Amazon created Prime Day to entice people to sign up for its $99-a-year membership, which offers free two-day shipping as well as free video and music streaming. How many signed up this time isn’t known, but the company sold a record number of its own gadgets. Deals for tablets, Kindles and the voice-activated Echo speaker were plastered all over the home page. The video-streaming Fire TV stick was the best-selling Amazon gadget and helped the company triple last year’s Prime Day sales of in-house devices.

The ultimate goal is to create a shopping experience and digital ecosystem that makes Amazon indispensable.

“Whether it’s video, e-readers, restaurant delivery, it all comes down to how much Amazon is part of your daily life,” said James Cakmak, an analyst at Monness Crespi Hardt & Co. “The more touch points Amazon can create with your daily routine the more it can monetize on membership.”

Though some shoppers encountered technical glitches early on, the problem was resolved and momentum built throughout the day. In the United States alone, Amazon’s biggest market, Prime Day sales outstripped 2015’s results by more than 50 percent.

“It’s a stellar number,” Cakmak said. “They’re well on their way to accelerating their mission of augmenting Prime usage.”

Prime subscribers spend about $1,200 annually on the website, compared with $500 for non-subscribers, according to Consumer Intelligence Research Partners , or CIRP, in Chicago. Amazon added 19 million U.S. prime members since the last Prime Day — for a total of 63 million as of June 30, according to the research firm.

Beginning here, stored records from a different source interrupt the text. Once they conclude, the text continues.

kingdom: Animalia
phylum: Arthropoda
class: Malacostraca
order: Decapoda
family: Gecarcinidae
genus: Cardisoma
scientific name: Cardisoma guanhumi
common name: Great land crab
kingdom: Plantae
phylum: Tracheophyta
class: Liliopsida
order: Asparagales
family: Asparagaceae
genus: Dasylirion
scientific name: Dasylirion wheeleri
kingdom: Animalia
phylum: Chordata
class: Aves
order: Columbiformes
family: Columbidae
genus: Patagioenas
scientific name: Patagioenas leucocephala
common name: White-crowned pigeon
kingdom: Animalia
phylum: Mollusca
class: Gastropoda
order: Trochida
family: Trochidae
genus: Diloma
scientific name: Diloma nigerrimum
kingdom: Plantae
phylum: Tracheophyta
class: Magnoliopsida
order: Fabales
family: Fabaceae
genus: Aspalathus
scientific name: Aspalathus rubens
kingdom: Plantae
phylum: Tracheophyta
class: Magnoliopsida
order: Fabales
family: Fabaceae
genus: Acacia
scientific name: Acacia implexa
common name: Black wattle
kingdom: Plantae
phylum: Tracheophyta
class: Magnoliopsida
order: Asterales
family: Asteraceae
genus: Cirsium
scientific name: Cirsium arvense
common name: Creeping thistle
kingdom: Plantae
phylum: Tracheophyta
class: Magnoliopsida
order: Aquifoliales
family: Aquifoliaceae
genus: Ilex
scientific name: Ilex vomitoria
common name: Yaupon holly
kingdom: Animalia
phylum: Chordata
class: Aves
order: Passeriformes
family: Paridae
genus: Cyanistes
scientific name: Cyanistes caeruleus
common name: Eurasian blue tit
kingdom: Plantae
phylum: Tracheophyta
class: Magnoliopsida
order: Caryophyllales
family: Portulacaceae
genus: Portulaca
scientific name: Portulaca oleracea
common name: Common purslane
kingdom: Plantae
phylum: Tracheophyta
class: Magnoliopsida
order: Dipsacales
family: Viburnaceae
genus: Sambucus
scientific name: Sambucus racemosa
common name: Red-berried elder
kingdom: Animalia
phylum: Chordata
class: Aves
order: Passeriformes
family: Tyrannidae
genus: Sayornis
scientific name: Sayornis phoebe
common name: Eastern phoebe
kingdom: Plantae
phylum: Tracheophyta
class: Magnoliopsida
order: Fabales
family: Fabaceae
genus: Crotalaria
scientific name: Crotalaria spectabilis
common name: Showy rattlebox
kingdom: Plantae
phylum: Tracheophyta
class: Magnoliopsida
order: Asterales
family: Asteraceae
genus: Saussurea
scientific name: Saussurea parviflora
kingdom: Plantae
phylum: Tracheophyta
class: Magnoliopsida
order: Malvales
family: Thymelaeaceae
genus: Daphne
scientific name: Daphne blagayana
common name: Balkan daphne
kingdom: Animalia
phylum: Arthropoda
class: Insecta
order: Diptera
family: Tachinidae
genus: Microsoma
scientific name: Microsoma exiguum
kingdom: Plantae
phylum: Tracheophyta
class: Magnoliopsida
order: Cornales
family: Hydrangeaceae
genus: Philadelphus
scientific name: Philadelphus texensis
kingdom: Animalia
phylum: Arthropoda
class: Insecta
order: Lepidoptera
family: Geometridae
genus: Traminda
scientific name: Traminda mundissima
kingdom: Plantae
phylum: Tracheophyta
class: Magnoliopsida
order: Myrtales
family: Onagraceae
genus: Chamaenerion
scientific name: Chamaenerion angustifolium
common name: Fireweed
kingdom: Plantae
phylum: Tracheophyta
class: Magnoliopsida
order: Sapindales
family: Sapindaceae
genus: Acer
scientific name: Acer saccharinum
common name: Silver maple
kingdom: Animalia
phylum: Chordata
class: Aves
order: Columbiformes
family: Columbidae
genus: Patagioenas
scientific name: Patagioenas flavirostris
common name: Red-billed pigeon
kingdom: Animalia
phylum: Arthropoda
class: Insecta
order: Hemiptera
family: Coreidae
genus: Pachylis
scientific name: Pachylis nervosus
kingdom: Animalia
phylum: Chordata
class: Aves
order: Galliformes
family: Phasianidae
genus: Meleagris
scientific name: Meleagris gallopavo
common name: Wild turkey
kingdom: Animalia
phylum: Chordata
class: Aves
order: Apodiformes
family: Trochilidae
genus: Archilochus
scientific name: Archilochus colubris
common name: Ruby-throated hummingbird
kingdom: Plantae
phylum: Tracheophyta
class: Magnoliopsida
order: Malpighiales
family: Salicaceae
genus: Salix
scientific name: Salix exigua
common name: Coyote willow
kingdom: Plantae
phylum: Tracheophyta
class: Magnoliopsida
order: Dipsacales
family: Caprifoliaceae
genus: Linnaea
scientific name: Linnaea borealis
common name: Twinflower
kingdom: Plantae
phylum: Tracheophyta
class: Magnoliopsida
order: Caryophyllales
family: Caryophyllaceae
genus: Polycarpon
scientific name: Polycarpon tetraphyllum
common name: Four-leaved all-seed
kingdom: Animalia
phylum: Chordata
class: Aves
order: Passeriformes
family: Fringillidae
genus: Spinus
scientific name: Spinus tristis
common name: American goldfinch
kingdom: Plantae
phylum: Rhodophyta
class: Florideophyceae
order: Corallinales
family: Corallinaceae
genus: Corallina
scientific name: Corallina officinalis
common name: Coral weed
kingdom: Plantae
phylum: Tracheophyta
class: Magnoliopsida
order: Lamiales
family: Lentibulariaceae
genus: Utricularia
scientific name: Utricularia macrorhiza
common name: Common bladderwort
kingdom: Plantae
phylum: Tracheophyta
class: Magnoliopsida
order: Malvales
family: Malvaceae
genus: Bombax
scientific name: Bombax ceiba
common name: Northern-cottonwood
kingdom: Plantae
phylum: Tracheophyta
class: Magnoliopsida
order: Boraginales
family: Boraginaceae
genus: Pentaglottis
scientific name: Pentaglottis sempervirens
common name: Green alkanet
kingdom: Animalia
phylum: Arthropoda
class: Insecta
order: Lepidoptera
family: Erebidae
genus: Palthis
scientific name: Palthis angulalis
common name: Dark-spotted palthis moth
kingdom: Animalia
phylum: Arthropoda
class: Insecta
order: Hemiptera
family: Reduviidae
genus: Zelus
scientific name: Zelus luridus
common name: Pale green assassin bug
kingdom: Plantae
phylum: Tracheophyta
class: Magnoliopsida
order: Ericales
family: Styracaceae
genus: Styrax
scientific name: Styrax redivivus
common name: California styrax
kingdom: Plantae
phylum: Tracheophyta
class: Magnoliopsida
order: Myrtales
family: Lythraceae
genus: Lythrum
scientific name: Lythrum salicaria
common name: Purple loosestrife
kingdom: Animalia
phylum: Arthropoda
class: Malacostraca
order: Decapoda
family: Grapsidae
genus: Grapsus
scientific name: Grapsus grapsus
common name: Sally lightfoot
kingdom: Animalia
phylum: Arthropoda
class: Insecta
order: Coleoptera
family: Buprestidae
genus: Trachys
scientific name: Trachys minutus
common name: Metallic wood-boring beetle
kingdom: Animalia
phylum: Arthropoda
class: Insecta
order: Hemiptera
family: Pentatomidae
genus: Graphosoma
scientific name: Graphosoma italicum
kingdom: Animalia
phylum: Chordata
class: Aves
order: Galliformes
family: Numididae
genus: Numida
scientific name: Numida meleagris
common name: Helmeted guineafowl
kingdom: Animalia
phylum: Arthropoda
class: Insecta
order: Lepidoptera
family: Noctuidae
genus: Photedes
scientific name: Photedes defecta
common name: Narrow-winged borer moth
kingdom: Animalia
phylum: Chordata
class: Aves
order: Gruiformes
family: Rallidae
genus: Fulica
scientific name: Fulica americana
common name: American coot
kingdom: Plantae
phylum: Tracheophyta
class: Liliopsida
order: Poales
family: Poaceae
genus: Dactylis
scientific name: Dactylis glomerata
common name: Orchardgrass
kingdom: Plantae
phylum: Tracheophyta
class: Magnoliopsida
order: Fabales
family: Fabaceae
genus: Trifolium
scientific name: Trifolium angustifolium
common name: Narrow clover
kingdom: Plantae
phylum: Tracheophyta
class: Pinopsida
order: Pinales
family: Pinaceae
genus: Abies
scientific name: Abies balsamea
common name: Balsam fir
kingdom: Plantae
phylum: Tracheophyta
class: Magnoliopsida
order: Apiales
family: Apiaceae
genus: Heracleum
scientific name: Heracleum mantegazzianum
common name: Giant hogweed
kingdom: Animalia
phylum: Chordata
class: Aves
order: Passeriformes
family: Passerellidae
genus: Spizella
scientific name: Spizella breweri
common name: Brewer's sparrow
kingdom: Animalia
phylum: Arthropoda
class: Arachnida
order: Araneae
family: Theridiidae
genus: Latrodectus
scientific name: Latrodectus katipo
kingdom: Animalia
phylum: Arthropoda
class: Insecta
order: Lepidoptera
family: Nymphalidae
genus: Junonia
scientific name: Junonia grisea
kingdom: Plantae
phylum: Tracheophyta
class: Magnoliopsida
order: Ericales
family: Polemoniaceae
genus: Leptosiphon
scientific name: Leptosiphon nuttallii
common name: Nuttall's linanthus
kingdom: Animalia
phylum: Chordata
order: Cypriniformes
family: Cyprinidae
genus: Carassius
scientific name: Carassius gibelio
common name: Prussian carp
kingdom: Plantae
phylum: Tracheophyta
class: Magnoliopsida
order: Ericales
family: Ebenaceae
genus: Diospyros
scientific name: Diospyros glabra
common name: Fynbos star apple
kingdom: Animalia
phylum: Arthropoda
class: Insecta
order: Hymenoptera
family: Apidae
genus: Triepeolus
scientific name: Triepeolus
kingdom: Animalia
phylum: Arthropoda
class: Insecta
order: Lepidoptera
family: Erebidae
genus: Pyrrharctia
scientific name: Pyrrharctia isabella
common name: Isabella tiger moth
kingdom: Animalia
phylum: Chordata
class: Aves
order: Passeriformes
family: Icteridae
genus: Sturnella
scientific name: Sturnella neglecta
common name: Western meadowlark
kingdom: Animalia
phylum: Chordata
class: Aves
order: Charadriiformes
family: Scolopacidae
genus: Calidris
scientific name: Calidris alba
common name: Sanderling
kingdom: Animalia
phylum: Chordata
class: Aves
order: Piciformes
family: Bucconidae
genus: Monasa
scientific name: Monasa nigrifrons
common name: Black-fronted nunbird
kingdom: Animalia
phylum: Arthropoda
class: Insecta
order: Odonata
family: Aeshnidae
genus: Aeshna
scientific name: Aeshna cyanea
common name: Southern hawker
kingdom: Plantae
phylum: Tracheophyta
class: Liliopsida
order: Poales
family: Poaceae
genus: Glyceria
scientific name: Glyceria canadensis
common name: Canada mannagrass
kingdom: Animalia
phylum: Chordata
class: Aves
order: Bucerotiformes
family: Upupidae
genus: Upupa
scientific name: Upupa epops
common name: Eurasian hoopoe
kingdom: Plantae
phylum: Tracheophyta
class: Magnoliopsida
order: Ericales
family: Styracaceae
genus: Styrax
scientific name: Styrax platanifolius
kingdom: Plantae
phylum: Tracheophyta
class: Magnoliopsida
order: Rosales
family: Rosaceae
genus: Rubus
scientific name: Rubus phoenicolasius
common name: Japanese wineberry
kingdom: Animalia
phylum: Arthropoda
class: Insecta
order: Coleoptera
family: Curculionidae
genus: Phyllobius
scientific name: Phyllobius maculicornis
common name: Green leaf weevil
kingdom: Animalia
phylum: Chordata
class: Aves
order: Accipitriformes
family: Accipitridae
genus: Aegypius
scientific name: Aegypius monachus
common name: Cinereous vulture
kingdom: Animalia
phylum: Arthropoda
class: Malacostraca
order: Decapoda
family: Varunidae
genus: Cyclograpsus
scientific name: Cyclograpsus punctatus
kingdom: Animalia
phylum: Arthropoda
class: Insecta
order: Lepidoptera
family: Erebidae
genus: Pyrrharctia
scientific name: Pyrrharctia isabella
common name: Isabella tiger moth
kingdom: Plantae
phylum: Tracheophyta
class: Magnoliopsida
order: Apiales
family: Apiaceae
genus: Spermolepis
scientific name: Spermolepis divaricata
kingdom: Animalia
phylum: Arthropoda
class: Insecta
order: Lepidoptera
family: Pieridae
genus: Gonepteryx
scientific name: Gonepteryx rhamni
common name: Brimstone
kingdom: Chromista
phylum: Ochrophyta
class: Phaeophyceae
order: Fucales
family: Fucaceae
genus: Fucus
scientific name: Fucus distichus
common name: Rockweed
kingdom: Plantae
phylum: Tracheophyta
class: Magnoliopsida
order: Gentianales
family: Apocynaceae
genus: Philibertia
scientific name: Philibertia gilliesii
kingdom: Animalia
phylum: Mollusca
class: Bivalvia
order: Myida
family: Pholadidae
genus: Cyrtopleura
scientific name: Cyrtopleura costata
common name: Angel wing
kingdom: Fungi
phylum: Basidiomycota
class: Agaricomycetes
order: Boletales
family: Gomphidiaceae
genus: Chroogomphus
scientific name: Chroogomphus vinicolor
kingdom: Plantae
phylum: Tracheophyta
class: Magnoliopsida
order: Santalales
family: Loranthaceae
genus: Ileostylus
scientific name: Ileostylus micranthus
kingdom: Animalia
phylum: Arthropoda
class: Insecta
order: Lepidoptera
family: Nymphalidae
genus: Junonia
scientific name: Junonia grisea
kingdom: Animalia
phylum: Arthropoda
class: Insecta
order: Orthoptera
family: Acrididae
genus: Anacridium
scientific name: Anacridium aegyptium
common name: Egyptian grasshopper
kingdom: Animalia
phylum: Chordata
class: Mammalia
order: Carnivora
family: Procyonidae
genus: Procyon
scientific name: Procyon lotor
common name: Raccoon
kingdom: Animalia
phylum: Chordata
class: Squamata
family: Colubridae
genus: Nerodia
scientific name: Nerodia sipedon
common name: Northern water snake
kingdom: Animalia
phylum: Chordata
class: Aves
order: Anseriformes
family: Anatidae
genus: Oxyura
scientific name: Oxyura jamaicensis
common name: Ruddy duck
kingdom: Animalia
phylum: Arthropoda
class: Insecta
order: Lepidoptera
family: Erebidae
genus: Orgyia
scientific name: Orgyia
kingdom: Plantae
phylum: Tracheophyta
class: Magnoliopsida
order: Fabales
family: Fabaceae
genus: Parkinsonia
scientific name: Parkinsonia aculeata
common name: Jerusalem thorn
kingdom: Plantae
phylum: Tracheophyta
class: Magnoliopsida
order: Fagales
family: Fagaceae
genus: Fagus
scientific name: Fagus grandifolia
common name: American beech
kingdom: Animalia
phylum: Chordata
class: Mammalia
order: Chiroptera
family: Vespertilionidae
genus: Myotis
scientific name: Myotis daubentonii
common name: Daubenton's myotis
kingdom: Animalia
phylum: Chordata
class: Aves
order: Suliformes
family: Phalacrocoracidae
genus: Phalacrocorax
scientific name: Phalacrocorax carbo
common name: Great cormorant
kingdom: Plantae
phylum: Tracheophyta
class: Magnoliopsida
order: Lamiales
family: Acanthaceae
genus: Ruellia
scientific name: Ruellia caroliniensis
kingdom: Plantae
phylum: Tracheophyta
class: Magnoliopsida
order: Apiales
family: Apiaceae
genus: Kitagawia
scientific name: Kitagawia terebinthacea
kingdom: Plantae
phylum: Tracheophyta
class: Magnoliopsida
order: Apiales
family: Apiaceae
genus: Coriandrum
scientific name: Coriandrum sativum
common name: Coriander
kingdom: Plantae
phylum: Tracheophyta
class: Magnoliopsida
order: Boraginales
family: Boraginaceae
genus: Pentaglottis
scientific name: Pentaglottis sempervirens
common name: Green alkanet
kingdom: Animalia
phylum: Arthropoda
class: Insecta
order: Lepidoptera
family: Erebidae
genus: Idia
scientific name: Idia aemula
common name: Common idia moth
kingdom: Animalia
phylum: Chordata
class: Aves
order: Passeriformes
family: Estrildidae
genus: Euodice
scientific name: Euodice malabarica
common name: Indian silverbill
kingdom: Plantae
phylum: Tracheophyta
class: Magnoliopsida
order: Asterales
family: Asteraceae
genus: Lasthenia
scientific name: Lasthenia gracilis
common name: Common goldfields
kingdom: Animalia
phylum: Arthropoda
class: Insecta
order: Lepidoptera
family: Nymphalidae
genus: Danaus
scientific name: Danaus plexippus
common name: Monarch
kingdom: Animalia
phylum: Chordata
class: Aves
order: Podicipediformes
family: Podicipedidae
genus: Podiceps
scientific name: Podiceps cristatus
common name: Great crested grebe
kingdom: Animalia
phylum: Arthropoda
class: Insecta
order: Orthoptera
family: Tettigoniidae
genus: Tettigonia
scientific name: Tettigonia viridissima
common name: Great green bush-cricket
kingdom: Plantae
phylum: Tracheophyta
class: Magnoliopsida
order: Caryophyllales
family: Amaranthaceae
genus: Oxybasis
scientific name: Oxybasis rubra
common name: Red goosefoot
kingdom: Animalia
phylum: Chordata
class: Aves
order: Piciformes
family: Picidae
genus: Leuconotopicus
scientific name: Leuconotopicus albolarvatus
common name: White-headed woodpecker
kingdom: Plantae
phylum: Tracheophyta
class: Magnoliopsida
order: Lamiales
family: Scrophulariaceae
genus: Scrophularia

“If more Prime members shop more with Prime it pulls users away from everyone else,” said Poonam Goyal, an analyst with Bloomberg Intelligence. “Not just Wal-Mart and Target, but apparel retailers too.”

By late Tuesday Amazon started to see increased sales, with orders for third-party merchants increasing by 30 percent compared with a year earlier, fueled largely by international demand. The company relied on thousands of these third-party sales to drive this year’s spike, offering more deals and deeper inventory.

More than two million toys and one million pairs of shoes were purchased, Amazon said, and more than 90,000 TVs were sold.

“They probably created more sticky customers,” with the sales, Goyal said. “Others have to think harder about how they’re going to compete with Amazon. They did a great job and it puts others at risk.”

Last year some shoppers were disappointed — inventory ran out quickly and the company offered deals on obscure items such as shoe horns and food containers. But analysts credited the event with boosting sales and building a strong foundation for the 2015 holiday shopping season, a trend that seems to have been repeated in 2016.

“After yesterday’s results, we’ll definitely be doing this again,” Amazon Prime Vice President Greg Greeley said.

Amazon spiked initially on the news but reversed course and was down less than 1 percent to $743.48 at 12:31 in New York. The shares have climbed 10 percent this year.